Lima et al. (1998) chamam a atenção para o fato de que pensar
algebricamente significa pensar o número sem o numeral.
O pensamento algébrico deve considerar os nexos internos dos conceitos
de número: qualidade, quantidade, senso numérico, correspondência
um-a-um, ordenação, agrupamento, valor posicional, base
e representação, presentes no movimento do pensamento numérico
e não apenas os aspectos formais que se apresentam no conceito
mais geral do número que se formalizam nas propriedades dos campos
numéricos diversos.
O pensar algébrico, ao considerar o conceito mais geral do número
não pode estar apenas relacionado à presença física
e formal do número: o numeral.
Ao pensar o número sem o numeral, o estudante necessariamente tem
que conhecer o conceito de número.
O cerne do conceito de número não está na manipulação
do numeral e sim no entendimento de que o número contém,
por exemplo, os conceitos de senso numérico e correspondência,
bem como admite diversos campos que historicamente foram ampliados, a
partir de necessidades do dia-a-dia e da própria matemática,
apresentando naturezas bem distintas (Caraça, 1998).

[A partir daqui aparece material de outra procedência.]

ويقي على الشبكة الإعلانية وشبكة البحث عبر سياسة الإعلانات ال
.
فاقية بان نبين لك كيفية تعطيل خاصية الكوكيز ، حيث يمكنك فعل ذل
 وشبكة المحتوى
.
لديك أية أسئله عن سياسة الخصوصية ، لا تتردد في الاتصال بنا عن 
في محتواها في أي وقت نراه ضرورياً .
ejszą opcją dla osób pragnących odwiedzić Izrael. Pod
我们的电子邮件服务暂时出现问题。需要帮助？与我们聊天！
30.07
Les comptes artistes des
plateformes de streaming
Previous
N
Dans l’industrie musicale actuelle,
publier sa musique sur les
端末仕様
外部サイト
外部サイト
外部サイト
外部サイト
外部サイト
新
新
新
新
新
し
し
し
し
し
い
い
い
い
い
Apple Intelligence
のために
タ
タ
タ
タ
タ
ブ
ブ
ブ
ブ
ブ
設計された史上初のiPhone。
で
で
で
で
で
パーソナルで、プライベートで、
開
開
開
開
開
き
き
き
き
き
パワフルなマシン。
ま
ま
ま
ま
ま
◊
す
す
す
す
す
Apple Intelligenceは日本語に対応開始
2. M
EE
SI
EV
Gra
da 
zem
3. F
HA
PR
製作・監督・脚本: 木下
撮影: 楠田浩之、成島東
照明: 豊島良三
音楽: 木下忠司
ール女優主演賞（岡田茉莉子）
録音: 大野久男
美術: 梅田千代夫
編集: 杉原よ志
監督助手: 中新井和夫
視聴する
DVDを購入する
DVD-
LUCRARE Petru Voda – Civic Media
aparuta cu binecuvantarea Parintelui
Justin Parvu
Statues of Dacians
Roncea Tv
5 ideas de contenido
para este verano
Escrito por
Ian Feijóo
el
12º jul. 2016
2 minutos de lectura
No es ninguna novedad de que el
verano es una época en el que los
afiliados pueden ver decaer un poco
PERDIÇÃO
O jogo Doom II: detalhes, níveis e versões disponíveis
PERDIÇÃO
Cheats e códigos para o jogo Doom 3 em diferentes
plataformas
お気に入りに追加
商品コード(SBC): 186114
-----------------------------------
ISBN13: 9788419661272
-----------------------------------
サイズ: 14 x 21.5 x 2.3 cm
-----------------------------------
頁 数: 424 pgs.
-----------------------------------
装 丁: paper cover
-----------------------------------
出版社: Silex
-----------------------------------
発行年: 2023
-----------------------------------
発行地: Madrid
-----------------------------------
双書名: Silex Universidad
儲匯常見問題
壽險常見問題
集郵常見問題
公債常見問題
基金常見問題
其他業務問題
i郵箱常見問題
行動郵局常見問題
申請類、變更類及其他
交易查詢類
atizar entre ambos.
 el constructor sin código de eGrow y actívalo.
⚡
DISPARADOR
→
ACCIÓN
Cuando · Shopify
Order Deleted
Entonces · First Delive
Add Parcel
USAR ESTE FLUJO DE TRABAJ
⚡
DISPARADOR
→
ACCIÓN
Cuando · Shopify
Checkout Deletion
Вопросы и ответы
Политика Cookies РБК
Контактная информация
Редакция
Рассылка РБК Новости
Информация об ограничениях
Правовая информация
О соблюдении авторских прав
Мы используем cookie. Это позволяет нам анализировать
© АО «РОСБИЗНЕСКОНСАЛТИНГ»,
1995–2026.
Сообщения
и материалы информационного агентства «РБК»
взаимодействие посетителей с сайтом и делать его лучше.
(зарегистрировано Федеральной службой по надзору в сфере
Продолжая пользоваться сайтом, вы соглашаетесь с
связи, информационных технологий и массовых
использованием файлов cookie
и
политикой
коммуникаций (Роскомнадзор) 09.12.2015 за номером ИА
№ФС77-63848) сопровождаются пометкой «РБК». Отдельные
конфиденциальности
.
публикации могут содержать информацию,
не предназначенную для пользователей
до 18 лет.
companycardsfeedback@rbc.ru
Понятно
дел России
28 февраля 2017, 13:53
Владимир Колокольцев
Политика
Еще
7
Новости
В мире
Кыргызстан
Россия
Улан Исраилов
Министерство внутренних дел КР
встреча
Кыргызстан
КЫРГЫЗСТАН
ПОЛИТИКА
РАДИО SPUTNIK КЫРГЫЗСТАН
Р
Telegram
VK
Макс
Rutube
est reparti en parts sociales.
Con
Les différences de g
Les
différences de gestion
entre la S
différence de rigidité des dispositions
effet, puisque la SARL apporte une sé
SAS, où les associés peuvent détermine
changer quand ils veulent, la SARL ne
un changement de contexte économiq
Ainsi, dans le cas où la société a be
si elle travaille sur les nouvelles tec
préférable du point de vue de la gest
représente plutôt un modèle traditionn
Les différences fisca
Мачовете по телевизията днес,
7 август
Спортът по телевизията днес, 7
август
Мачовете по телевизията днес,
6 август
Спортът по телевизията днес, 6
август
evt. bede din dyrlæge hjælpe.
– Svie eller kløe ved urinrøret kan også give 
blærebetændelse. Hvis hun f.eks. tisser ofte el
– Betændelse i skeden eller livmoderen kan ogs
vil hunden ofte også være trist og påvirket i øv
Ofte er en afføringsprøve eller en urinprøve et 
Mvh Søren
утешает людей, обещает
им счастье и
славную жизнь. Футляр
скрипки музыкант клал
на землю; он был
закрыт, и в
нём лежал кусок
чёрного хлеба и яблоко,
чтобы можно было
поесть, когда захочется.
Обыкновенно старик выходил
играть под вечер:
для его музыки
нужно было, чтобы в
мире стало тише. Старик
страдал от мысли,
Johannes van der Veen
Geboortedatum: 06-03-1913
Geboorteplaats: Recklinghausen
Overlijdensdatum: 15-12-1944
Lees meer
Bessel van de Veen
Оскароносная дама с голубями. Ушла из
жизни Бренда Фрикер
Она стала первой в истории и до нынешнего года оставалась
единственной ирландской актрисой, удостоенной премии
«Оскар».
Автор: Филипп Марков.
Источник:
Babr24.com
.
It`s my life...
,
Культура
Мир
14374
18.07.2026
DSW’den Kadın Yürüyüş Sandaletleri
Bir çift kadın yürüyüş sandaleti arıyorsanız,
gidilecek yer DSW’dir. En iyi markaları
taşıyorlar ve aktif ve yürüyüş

Pensar algebricamente é pensar cientificamente. É a arte
que considera os objetos da álgebra: números absolutos e
grandezas que deverão ser medidas, porém, tais grandezas
desconhecidas, referem-se a qualquer coisa conhecida. É por isso
que podem ser determinadas.
A coisa conhecida pode ser uma quantidade ou uma relação
individualmente determinada. Ao analisarmos as condições
do problema, chegamos à coisa conhecida. Na arte de pensar algebricamente
se buscam relações que possam vincular as grandezas dadas
no problema com a incógnita (Ríbnikov, 1987).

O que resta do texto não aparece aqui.